An international nonprofit seeks to protect water resources and secure a sustainable future in a part of the Middle East.
EcoPeace and the solutions to Middle East resource conflict
Following years of drought, the water level in the Sea of Galilee – Lake Kinneret, to Israelis – dropped so low by September 2018 that an island emerged. The freshwater lake is threatened by increasing salinity as lake levels dropped near the modern benchmark, the so-called “black line” of 2001.
Further to the south, the historically imperiled Dead Sea keeps shrinking in a region where scientists describe water resources as among the most vulnerable on earth. The water drawdown affects Israel, the Palestinian Territories and Jordan; Amman is turning to a controversial plan to tap into the Red Sea for desalination and then return brine to the Dead Sea, raising questions about new impacts.
The United Nations Food and Agricultural Organization warned last year that competition for water resources, a tragically chronic problem in the Levant, will only intensify. Demand is rising and climate impacts stress millions already living on the edge of lakes and rivers with a precarious future.
That’s what’s made the work of EcoPeace Middle East so critically important. The nonprofit, with offices in Amman, Ramallah and Tel Aviv, seeks to protect water resources and secure a sustainable future in the Middle East. At the same time, they advance the cause of a peace that’s been so elusive.
They’ve received a few awards for that work, including Stanford Law School’s 2018 Bright Award. “When we started EcoPeace, we never imagined that we would be standing here at Stanford, talking about it 25 years later,” said Jordanian program director Munqeth Mehyar during last week’s ceremony.
Yet for years EcoPeace has mediated regional disputes over water resources. They’re working to restore the lower Jordan River and reduce pollution, while exploring ideas for Dead Sea restoration. They’ve built three EcoParks, including one at Ein Gedi that serves as an education center where visitors learn about green technologies such as solar cookers, grey water systems, mud buildings or compost systems.
Now EcoPeace is working on the Water-Energy Nexus Project. It envisions large-scale solar power generation hosted in Jordan, with Mediterranean Sea desalination facilities in Israel and Gaza for water.
The cooperative international vision – it expands on a landmark 2013 agreement for regional water use – also may include Lebanon.

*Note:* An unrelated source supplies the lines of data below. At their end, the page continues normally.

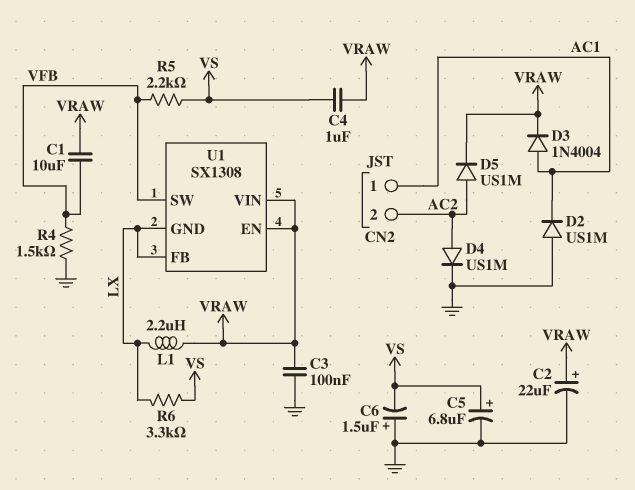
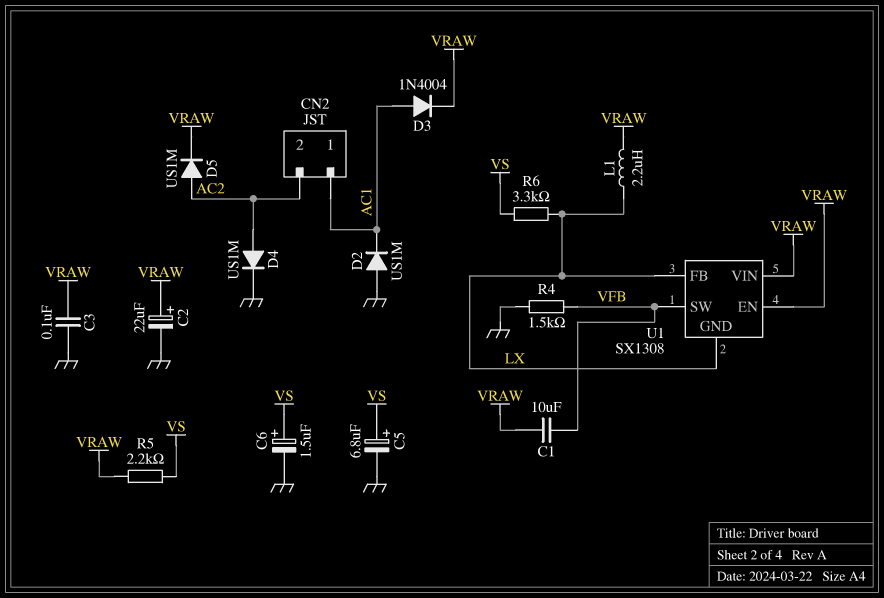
C4: 1uF (VRAW, VS) -> none
C6: 1.5uF (plus GND, minus VS) -> 1.5uF (plus VS, minus GND)
R5: 2.2k (VFB, VS) -> 2.2k (VRAW, VS)

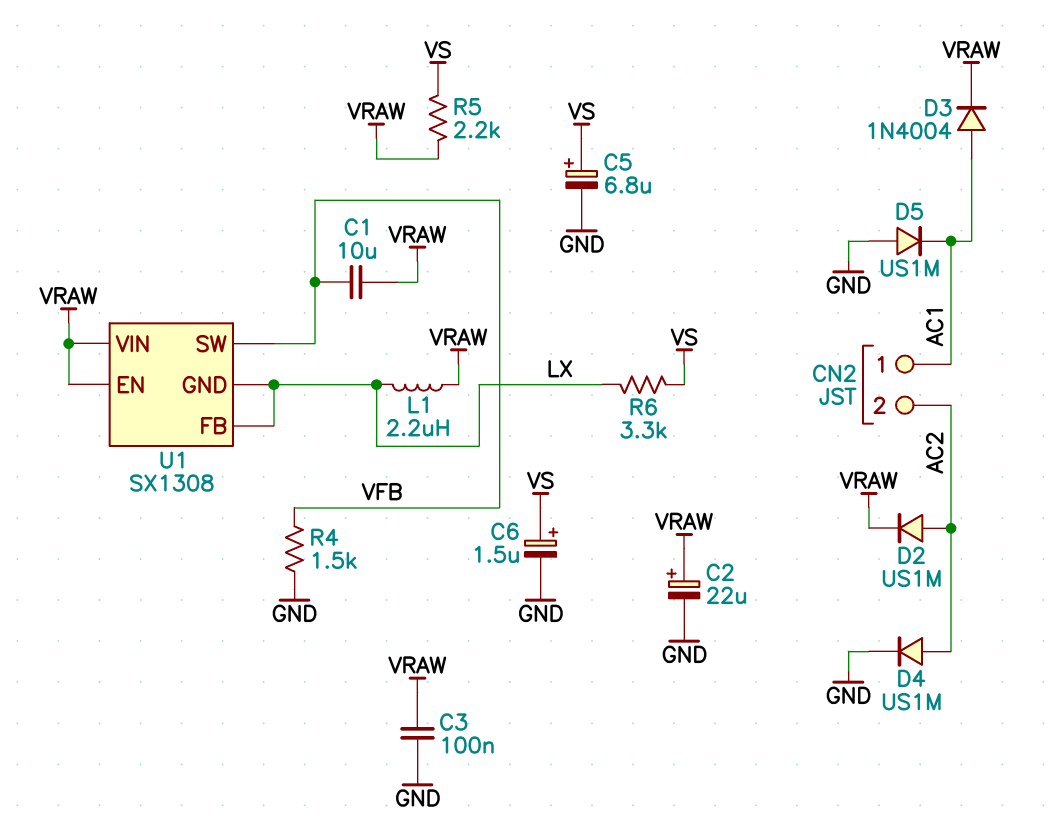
D2: diode US1M (A GND, K AC1) -> diode US1M (A AC2, K VRAW)
D5: diode US1M (A AC2, K VRAW) -> diode US1M (A GND, K AC1)

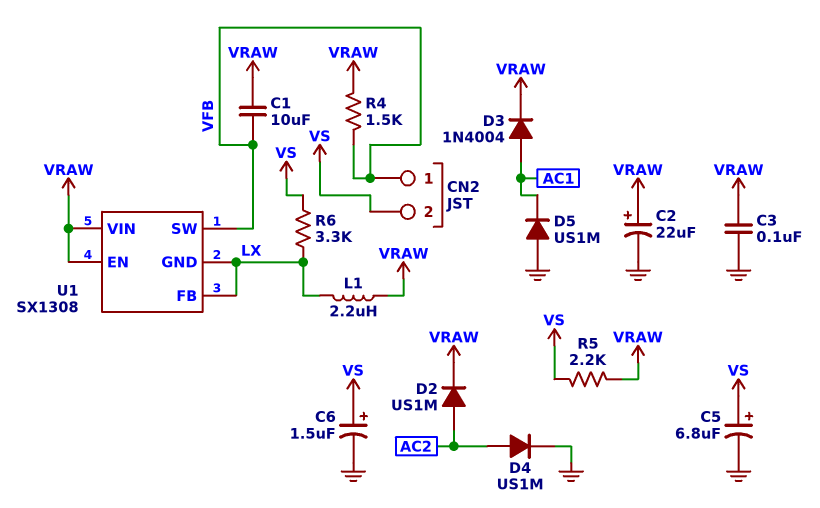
CN2 pin 1: AC1 -> VFB
CN2 pin 2: AC2 -> VS
R4: 1.5k (GND, VFB) -> 1.5k (VFB, VRAW)

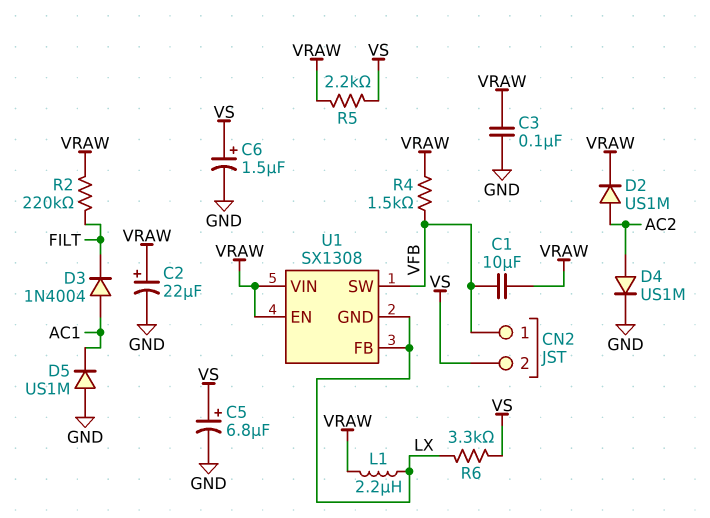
D3: diode 1N4004 (A AC1, K VRAW) -> diode 1N4004 (A AC1, K FILT)
R2: none -> 220k (FILT, VRAW)

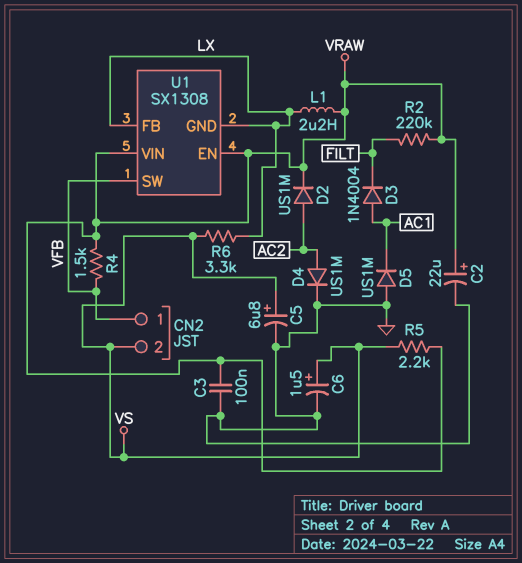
C1: 10uF (VFB, VRAW) -> none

Israel and Jordan have already increased water resources because of spikes in demand tied to refugees from the conflict in Syria. Egypt, Iraq and the wider region remain a concern, as does the Palestinian state.
“Unlike with Jordan, Israel and the Palestinian Authority have failed to develop a mutually advantageous water security agenda,” Bromberg said in a 2017 report. “Water is managed in a competitive manner, ignoring changes in technology that have transformed water away from being a zero sum game.”
That international vision is why EcoPeace focuses on the cause of peace and environmental justice, even when the cause of cooperation is considered suspect by extremists on all political sides of the conflict.
“People need to understand that the water crisis that the region suffers is a national security crisis,” Bromberg said at Stanford, stressing the EcoPeace vision of water as a human right. “It’s way beyond the environment; it goes to the heart of survival in the region.”
EcoPeace is taking their vision global, with programs on conflict resolution tied to environmental peacebuilding designed as a model for other regions that face transboundary water resource issues.
“Water is a common denominator,” Mehyar said. “Water is life.”